Source excerpt
Behind the Frowning Veil of Anger

Anger is a beautifully complex emotion. It’s an emotion we all experience. It’s what I call the onion emotion because anger is seldom just anger. Beneath it lies layers which are easily ignored.

Anger has many guises. In order to be able to accurately assess it, it requires us as parents to pause and take stock of the context of a situation, in order to be able to differentiate between the deeply rooted vulnerable emotions, and the angry outbursts which from result from healthy parenting boundaries.

Perhaps you’ve found yourself in the Woolworths check out queue and your toddler is having a foam-at-the-mouth moment because you refuse to purchase the speckled chocolate eggs. Perhaps your teen has sworn, slammed the door and proclaimed that they will hate you forever because you have confiscated their cellphone as a result of a serious curfew infringement. Well done- you’ve been a good parent and put down a boundary which has resulted in an unpleasant emotional outburst, a superficial anger. But this is only one kind of anger.

There is another, deeper kind of anger, which in fact, is not anger at all. Behind its frowning veil lies emotions such as fear, pain, sadness, heartbreak or immense confusion. Anger is the bodyguard that attempts to protect us from these emotions which make us feel vulnerable.

Listed records
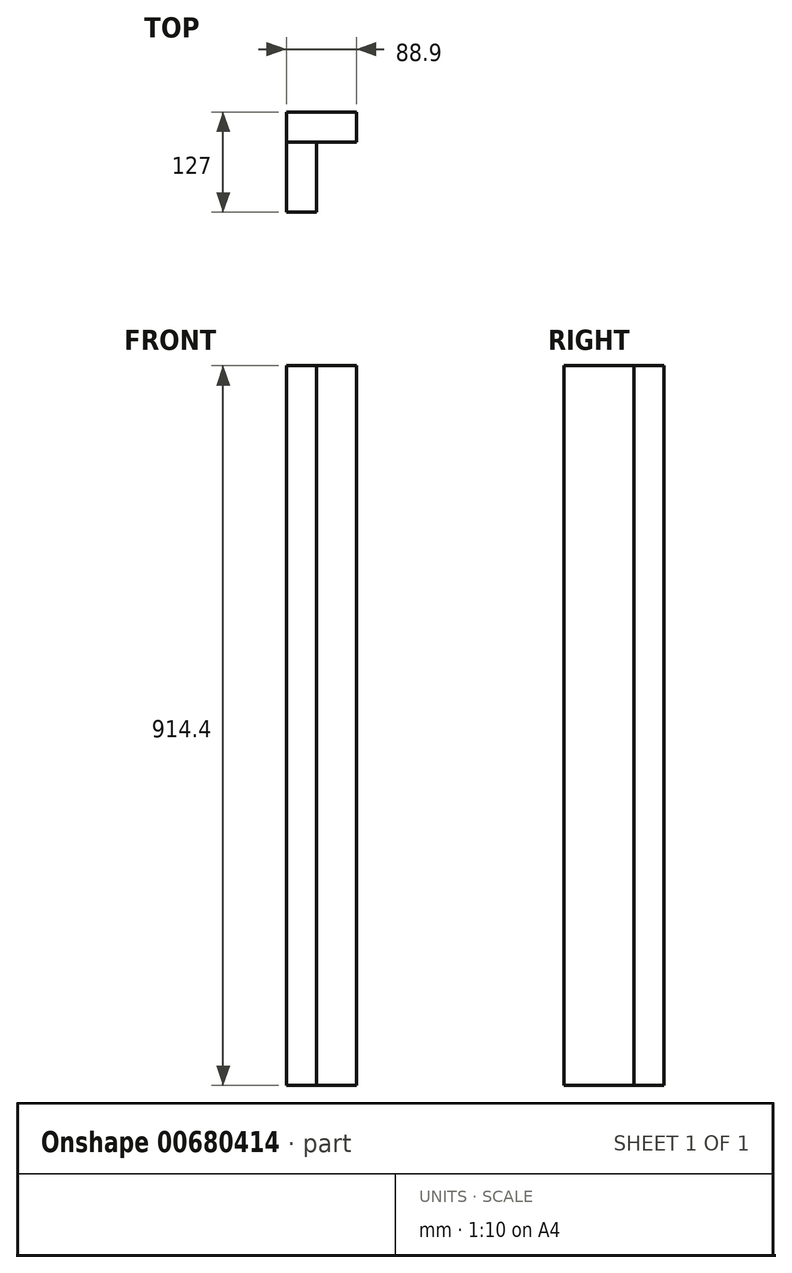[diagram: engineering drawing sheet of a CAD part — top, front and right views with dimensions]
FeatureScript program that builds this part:
annotation { "Feature Type Name" : "Feature", "Feature Type Description" : "" }
export const myFeature = defineFeature(function(context is Context, id is Id, definition is map)
    precondition{}
    {
        {
            var Q0;
            Q0=qCreatedBy(makeId("Top.planeOp"),FACE);
            var sketch = newSketch(context, id + "F0", { "sketchPlane" : qUnion([Q0])});
            skLineSegment(sketch, "E0.bottom", {"start": v(0, 0) * mm, "end": v(88.9, 0) * mm});
            skLineSegment(sketch, "E0.top", {"start": v(0, 38.1) * mm, "end": v(88.9, 38.1) * mm});
            skLineSegment(sketch, "E0.left", {"start": v(0, 0) * mm, "end": v(0, 38.1) * mm});
            skLineSegment(sketch, "E0.right", {"start": v(88.9, 0) * mm, "end": v(88.9, 38.1) * mm});
            skSolve(sketch);
        }
        {
            var Q0;
            Q0=makeQuery(id+"F0.imprint","IMPRINT",FACE,{"disambiguationData":[TD([[makeQuery(id+"F0.imprint","IMPRINT",EDGE,{"derivedFrom":sQuery(id+"F0.wireOp",EDGE,"E0.bottom")}),1.0]])]});
            extrude(context, id + "F1", {"entities" : qUnion([Q0]), "depth" : 914.4 * mm, "offsetDistance" : 25.4 * mm});
        }
        {
            var Q0;
            Q0=makeQuery(id+"F1.opExtrude","SWEPT_BODY",BODY,{"disambiguationData":[OSD([sQuery(id+"F0.wireOp",EDGE,"E0.bottom"),sQuery(id+"F0.wireOp",EDGE,"E0.top"),sQuery(id+"F0.wireOp",EDGE,"E0.left"),sQuery(id+"F0.wireOp",EDGE,"E0.right")])]});
            var Q1;
            Q1=makeQuery(id+"F1.opExtrude","SWEPT_EDGE",EDGE,{"disambiguationData":[OSD([sQuery(id+"F0.wireOp",EDGE,"E0.bottom"),sQuery(id+"F0.wireOp",EDGE,"E0.left")])]});
            transform(context, id + "F2", {"entities" : qUnion([Q0]), "transformType" : TransformType.ROTATION, "transformAxis" : qUnion([Q1]), "angle" : 90 * degree, "makeCopy" : true});
        }
    });
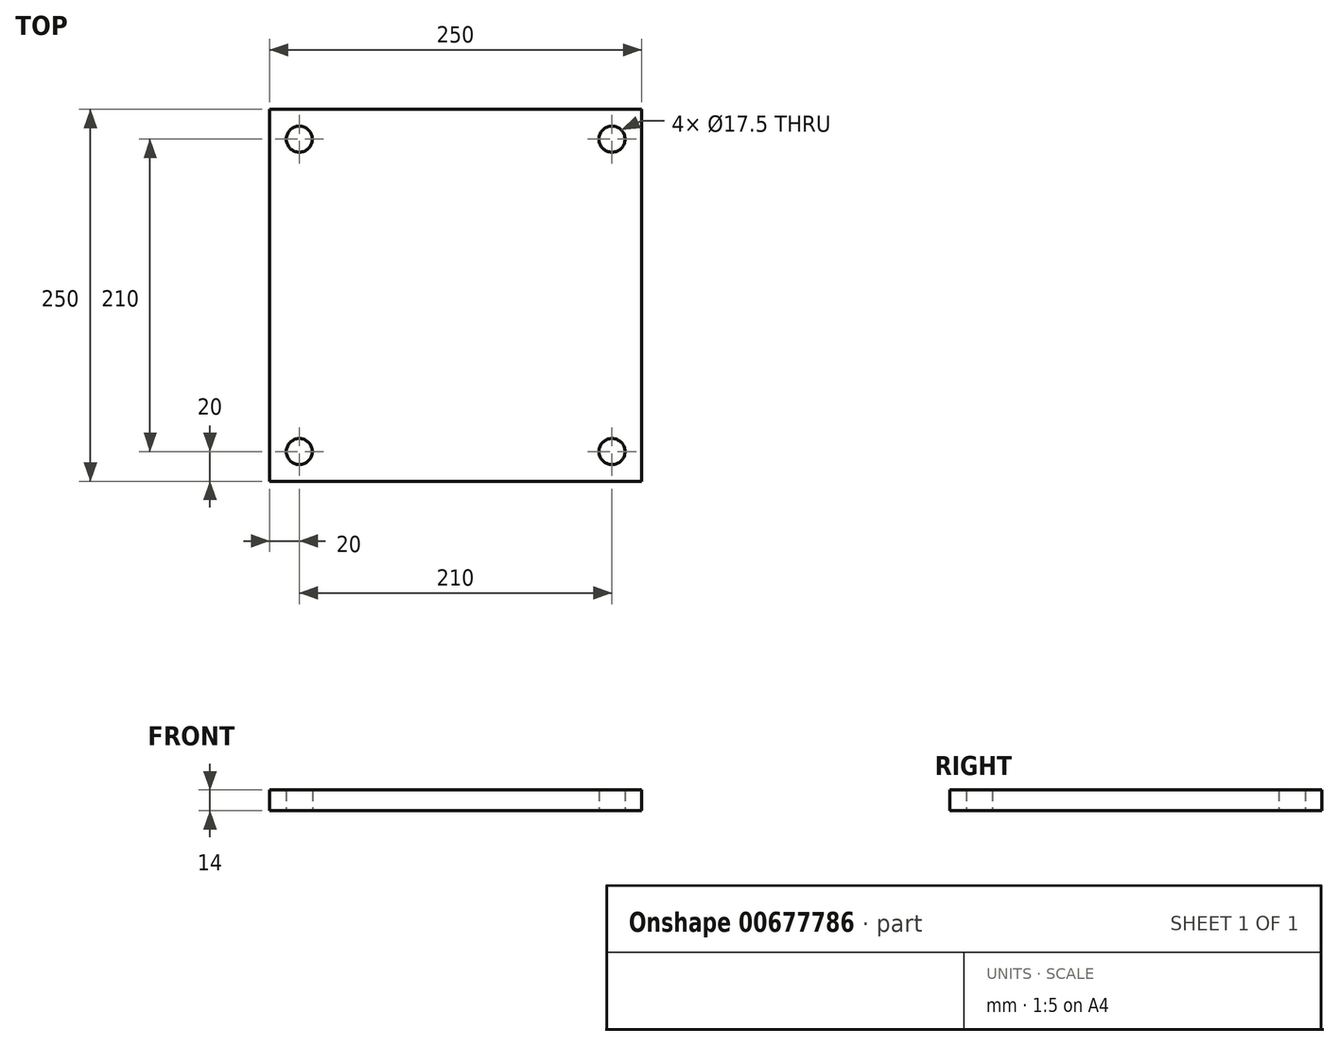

Aim of the exercise
Carry on the piece about anger in children and teens from the point where it stops. The records play no part here.

Task response
This past Sunday, my Rachel had been having an exceptionally difficult day and whilst I realise this is not a completely foreign concept for a two year old, it was somewhat out of character to the degree she was displaying it. Now she’s a strong-willed and determined little mite, who has been known to give me uphill, and often needs boundaries reinforced, but on Sunday, she was being particularly stroppy. After yet another meltdown I took her to her bedroom but before I left, I reflected on her weekend. She’d had a nasty face plant off of her bicycle on Friday afternoon (where so much blood was spilled that even her older brother was in tears), she’d incurred a few other bodily injuries attached to various childhood garden adventures, we’d been out at the Arts Festival and several other places which changed her routine, and her daddy was leaving on an airplane later that afternoon. Things in her little life felt upside down and confusing.

When I considered this, I realized that on this particular occasion she didn’t need a boundary, she needed a parent who understood that her lashings out and anger were because she felt vulnerable, she needed drawing in, she needed patience, she needed comfort.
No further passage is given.